Find the line containing "Figure 9: 10" in the records below. Copy exactly that line and each one after it, ending at the line containing "Panel set 3: Shape", and nothing more.
___ DATASET RECORDS
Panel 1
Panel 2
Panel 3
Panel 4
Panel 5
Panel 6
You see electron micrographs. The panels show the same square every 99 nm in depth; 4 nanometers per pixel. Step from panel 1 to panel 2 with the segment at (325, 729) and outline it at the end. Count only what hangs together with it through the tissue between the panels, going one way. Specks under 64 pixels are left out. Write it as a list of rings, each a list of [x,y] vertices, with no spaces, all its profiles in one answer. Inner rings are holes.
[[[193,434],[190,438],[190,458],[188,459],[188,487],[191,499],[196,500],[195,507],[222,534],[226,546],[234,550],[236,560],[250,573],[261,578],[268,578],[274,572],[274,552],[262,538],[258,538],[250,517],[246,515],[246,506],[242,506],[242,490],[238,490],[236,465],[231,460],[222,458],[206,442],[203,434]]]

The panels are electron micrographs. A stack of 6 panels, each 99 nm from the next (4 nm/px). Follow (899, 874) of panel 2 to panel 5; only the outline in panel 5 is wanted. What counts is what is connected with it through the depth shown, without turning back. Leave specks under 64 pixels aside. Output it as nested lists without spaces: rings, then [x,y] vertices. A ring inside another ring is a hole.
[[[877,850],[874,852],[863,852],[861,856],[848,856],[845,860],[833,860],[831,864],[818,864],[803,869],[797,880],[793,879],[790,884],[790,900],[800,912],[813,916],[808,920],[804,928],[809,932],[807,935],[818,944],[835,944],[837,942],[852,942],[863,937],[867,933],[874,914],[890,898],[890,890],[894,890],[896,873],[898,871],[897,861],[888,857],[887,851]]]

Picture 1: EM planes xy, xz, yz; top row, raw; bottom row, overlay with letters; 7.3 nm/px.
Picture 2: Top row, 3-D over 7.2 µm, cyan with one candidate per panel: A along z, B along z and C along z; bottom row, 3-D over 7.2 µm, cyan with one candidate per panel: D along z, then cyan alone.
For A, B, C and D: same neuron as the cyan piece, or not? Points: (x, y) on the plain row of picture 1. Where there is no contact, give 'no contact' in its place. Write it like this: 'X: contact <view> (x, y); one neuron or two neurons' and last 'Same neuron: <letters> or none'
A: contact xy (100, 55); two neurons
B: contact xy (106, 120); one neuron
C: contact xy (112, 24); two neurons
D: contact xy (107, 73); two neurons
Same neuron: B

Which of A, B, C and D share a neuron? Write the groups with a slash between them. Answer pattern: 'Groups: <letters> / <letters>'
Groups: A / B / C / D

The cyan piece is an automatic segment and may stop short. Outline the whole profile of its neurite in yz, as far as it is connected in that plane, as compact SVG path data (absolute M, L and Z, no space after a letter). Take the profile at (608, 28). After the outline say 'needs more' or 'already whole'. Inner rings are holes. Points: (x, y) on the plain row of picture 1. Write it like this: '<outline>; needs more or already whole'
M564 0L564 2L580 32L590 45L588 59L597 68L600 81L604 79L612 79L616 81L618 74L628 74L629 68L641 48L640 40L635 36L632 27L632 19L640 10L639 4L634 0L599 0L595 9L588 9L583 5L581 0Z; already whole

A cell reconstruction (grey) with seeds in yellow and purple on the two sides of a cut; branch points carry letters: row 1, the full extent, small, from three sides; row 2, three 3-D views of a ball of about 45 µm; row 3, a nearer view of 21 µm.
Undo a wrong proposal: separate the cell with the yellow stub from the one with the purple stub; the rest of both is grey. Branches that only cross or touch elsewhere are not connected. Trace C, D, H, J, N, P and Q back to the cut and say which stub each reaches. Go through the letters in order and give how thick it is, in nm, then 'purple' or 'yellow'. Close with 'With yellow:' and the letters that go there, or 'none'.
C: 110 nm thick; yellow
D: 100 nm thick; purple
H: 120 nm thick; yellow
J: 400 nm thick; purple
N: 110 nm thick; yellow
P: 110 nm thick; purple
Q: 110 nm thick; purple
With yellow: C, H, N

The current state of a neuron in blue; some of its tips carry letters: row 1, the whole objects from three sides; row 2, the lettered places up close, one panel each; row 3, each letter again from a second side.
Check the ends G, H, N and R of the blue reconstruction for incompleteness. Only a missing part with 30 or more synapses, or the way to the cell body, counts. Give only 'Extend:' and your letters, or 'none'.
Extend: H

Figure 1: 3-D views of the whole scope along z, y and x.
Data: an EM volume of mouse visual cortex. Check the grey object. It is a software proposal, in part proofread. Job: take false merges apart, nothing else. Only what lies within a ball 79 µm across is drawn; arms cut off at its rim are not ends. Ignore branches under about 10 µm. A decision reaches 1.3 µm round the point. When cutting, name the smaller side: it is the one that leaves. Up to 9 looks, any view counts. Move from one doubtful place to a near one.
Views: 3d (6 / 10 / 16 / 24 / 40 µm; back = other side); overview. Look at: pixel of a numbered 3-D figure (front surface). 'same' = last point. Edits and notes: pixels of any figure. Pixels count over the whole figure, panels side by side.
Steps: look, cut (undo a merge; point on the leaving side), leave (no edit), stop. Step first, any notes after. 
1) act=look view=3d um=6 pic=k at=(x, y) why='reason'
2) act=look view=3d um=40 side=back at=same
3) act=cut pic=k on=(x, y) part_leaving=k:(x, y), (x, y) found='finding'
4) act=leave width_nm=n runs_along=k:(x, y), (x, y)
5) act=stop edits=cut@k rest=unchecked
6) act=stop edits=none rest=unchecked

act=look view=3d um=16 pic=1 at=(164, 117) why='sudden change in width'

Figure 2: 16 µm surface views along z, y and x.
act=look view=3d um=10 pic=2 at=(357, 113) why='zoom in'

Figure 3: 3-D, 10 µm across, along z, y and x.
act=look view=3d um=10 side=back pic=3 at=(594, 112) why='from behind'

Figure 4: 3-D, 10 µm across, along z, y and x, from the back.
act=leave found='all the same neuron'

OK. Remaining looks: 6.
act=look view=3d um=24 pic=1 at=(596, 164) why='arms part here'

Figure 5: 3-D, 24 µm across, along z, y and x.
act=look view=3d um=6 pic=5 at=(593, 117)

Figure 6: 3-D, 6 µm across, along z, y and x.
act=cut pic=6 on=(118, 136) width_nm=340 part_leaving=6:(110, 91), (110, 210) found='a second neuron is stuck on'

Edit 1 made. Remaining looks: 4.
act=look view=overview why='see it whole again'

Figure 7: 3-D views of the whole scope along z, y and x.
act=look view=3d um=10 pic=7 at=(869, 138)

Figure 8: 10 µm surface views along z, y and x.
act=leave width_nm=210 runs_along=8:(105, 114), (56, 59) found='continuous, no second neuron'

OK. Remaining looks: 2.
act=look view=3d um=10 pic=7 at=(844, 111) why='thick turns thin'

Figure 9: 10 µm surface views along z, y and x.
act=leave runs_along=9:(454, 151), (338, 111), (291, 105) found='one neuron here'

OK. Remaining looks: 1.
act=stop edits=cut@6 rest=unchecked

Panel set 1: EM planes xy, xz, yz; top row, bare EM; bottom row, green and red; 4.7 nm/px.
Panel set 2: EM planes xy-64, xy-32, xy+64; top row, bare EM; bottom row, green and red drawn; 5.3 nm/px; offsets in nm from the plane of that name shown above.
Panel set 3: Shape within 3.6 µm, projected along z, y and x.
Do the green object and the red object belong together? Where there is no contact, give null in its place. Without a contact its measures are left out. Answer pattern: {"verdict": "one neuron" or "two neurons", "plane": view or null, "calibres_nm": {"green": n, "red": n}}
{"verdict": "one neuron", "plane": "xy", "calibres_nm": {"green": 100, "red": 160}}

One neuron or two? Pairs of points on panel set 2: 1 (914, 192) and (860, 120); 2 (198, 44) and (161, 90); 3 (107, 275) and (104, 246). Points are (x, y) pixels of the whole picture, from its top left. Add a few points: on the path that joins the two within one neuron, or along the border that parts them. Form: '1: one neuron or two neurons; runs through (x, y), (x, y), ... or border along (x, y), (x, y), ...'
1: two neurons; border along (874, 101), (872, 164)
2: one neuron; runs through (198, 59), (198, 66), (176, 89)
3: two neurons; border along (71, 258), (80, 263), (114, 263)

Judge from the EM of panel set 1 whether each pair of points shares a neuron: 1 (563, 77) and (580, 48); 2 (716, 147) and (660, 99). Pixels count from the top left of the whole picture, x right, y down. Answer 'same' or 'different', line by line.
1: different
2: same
______
# [TASK RESPONSE]
Figure 9: 10 µm surface views along z, y and x.
act=leave runs_along=9:(454, 151), (338, 111), (291, 105) found='one neuron here'

OK. Remaining looks: 1.
act=stop edits=cut@6 rest=unchecked

Panel set 1: EM planes xy, xz, yz; top row, bare EM; bottom row, green and red; 4.7 nm/px.
Panel set 2: EM planes xy-64, xy-32, xy+64; top row, bare EM; bottom row, green and red drawn; 5.3 nm/px; offsets in nm from the plane of that name shown above.
Panel set 3: Shape within 3.6 µm, projected along z, y and x.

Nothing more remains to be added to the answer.